- **PROVIDED RECORDS**:
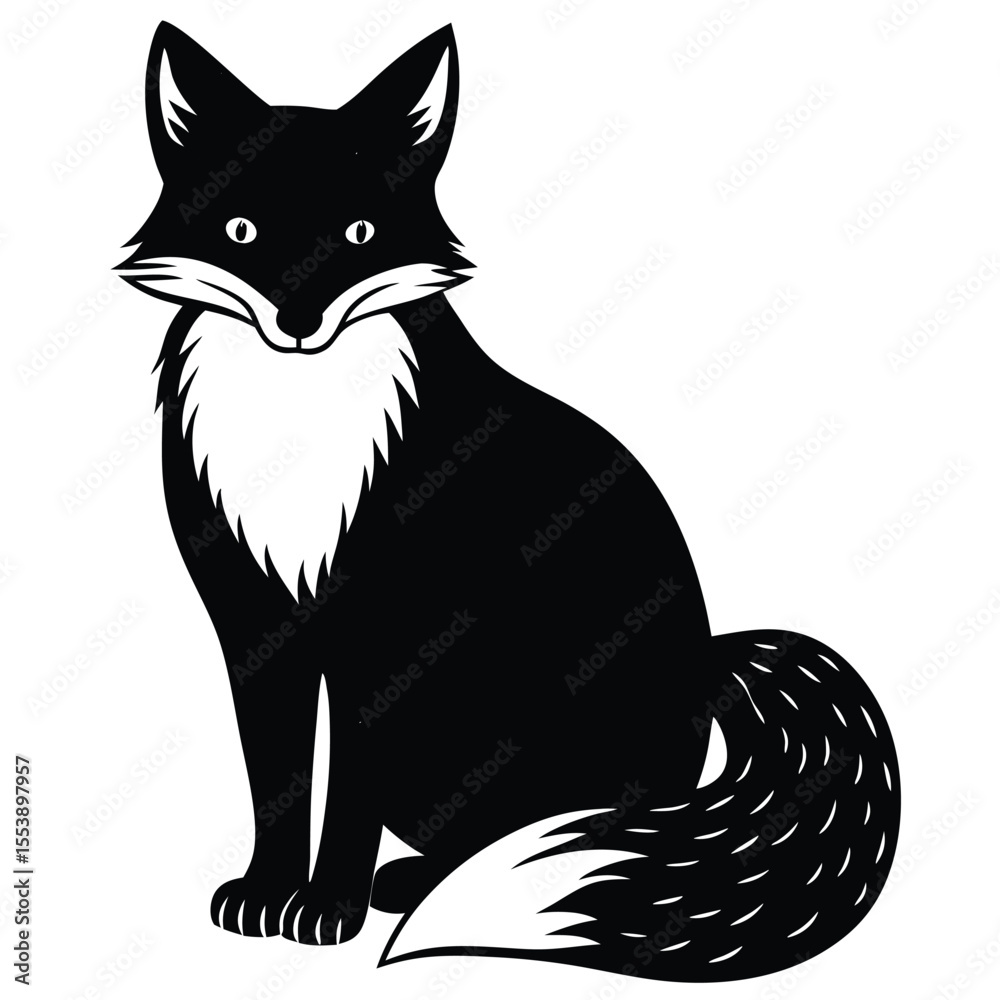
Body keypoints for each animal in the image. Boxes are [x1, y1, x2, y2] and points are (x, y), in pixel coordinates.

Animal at [117, 21, 900, 983]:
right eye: (241, 230)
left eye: (359, 232)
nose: (299, 326)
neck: (299, 426)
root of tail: (710, 671)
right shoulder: (255, 626)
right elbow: (277, 779)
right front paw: (266, 896)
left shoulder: (382, 635)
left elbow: (346, 794)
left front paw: (327, 909)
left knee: (557, 829)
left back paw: (412, 887)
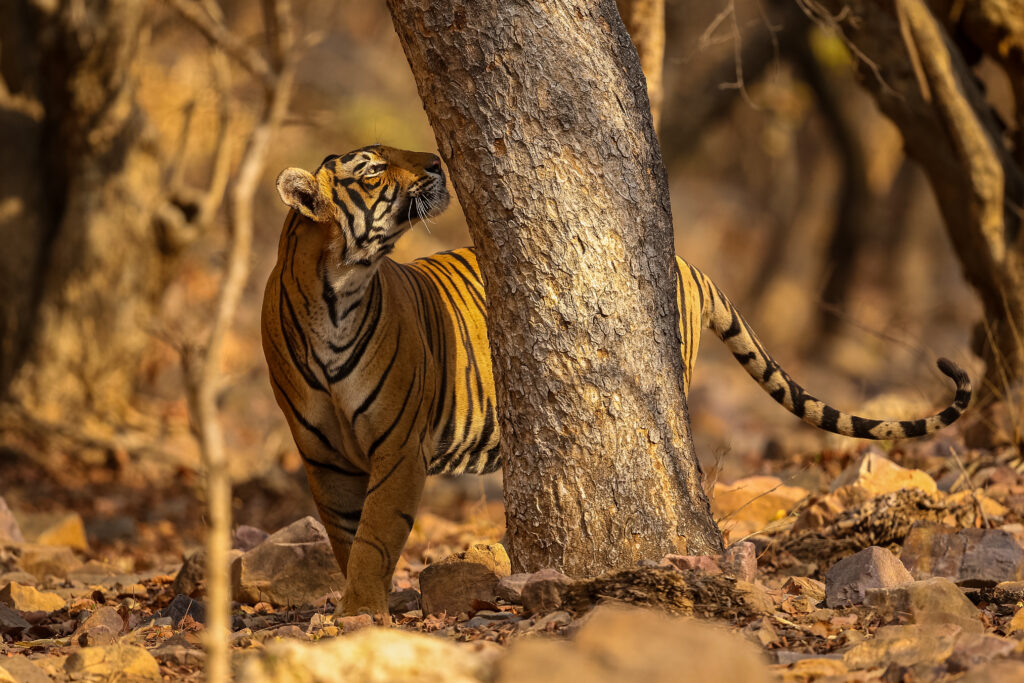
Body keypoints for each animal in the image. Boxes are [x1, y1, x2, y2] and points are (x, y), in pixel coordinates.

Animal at [261, 144, 971, 618]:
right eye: (372, 170)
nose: (437, 162)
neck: (337, 292)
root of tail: (685, 261)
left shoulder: (399, 446)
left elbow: (376, 533)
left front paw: (361, 611)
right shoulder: (322, 453)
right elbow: (347, 533)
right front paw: (357, 604)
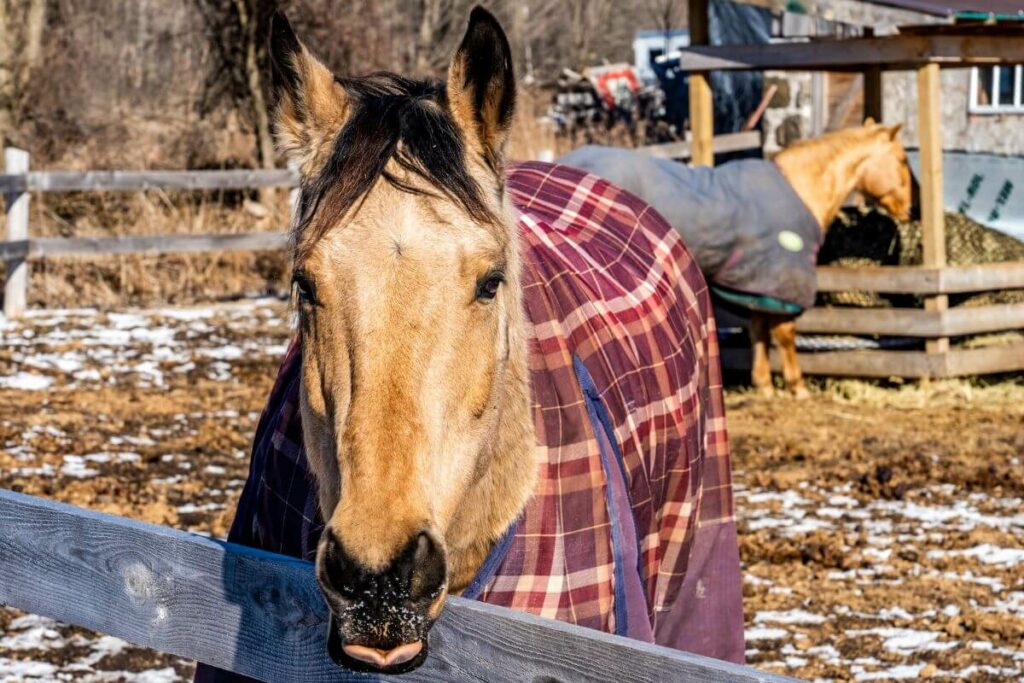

- **PROBLEM REQUIREMENTS**:
Only the pictures stay behind; everything else in the data above is to be retyped exactly.

- **EXERCISE RESULT**:
Body keypoints for each animal in the image. Boxes are [x1, y1, x2, y2] and points are (x, y), in pixel coordinates.

Animal at [117, 21, 900, 983]:
right eye: (241, 230)
left eye: (359, 232)
nose: (299, 326)
neck: (299, 426)
root of tail: (710, 671)
right shoulder: (255, 626)
right elbow: (277, 779)
right front paw: (266, 896)
left shoulder: (382, 635)
left elbow: (346, 794)
left front paw: (327, 909)
left knee: (557, 829)
left back paw: (412, 887)
Body keypoints for each animal in the image. Boxes are [x1, y1, x2, y2] and points are (x, y), in pixel coordinates.

Animal at [261, 144, 971, 618]:
right eye: (372, 170)
nose: (437, 162)
neck: (337, 292)
root of tail: (685, 261)
left shoulder: (399, 446)
left elbow: (376, 533)
left front paw: (361, 611)
right shoulder: (322, 453)
right elbow: (347, 533)
right front paw: (357, 604)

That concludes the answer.